Foundation item: Project(50925417) supported by the National Funds for Distinguished Young Scientist, China; Project(50830301) supported by the Key Program of National Natural Science Foundation of China; Project(51074191) supported by the National Natural Science Foundation of China

Received date: 2012–01–13; Accepted date: 2012–05–15

Corresponding author: YANG Zhi-hui; Professor; Tel: +86–731–88830875; Fax: +86–731–88710171; E-mail: yangzh@csu.edu.cn

Abstract: Bench-scale soil column experiments were carried out to evaluate the effectiveness of Cr(VI) bioremediation process in soils by using indigenous bacteria with the addition of bacteria nutrient media. Effects of particle size, spray intensity, initial Cr(VI) concentration, circulation mode and soil depth on Cr(VI) remediation were studied.

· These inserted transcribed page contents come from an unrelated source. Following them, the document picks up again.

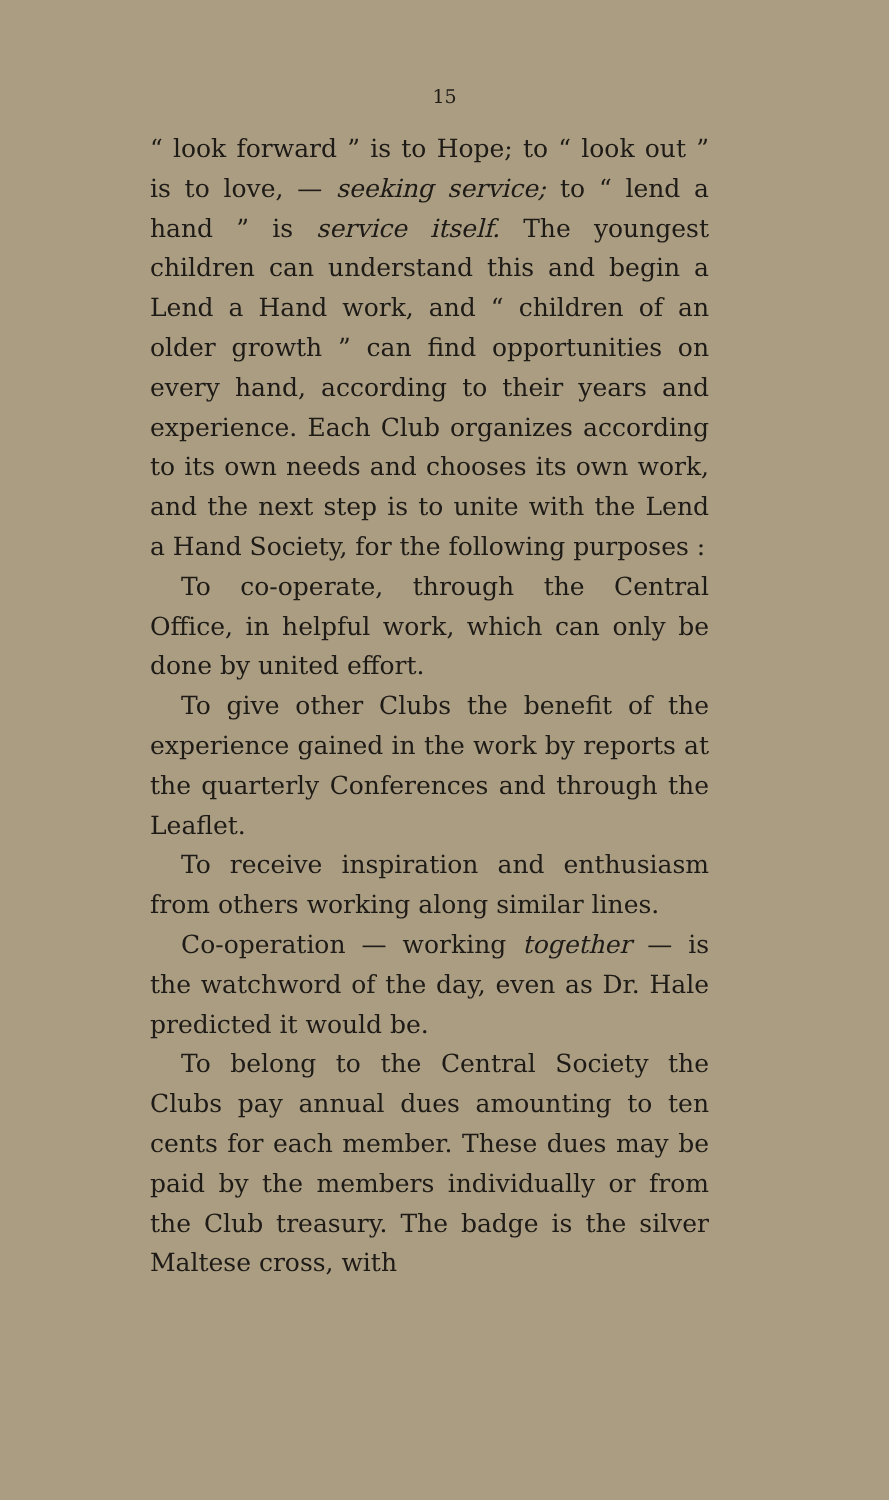15
“ look forward ” is to Hope; to “ look out ” is to love, — seeking service; to “ lend a hand ” is service itself. The youngest children can understand this and begin a Lend a Hand work, and “ children of an older growth ” can find opportunities on every hand, according to their years and experience. Each Club organizes according to its own needs and chooses its own work, and the next step is to unite with the Lend a Hand Society, for the following purposes :
To co-operate, through the Central Office, in helpful work, which can only be done by united effort.
To give other Clubs the benefit of the experience gained in the work by reports at the quarterly Conferences and through the Leaflet.
To receive inspiration and enthusiasm from others working along similar lines.
Co-operation — working together — is the watchword of the day, even as Dr. Hale predicted it would be.
To belong to the Central Society the Clubs pay annual dues amounting to ten cents for each member. These dues may be paid by the members individually or from the Club treasury. The badge is the silver Maltese cross, with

Results show that soils after 6 d remediation with spray intensity controlled in the range of 29.6–59.2 mL/min could well fulfill the requirement of concrete aggregate and roadbed material usage, for the leaching toxicity concentration of the Cr(VI) in treated soils under the chosen condition is far less than 5 mg/L. The leaching toxicity and fractions of both hexavalent chromium and trivalent chromium from remediated soils were determined and compared with that of untreated soil. The results show that water soluble Cr(VI) declines from 1520.54 mg/kg to 0.68 mg/kg, exchangeable Cr(VI) decreases from 34.83 mg/kg to 0.01 mg/kg and carbonates-bonded Cr(VI) falls from 13.55 mg/kg to 0.68 mg/kg. Meanwhile, a corresponding increase in carbonate-bonded Cr(III), Fe and Mn oxides-bonded Cr(III) and organic matter-bonded Cr(III) are found. It reveals that indigenous bacteria can leach out water soluble Cr(VI), exchangeable Cr(VI) and carbonates-bonded Cr(VI) from contaminated soil followed by converting into carbonate-bonded Cr(III), Fe and Mn oxides-bonded Cr(III), organic matter-bonded Cr(III) and residual Cr(III).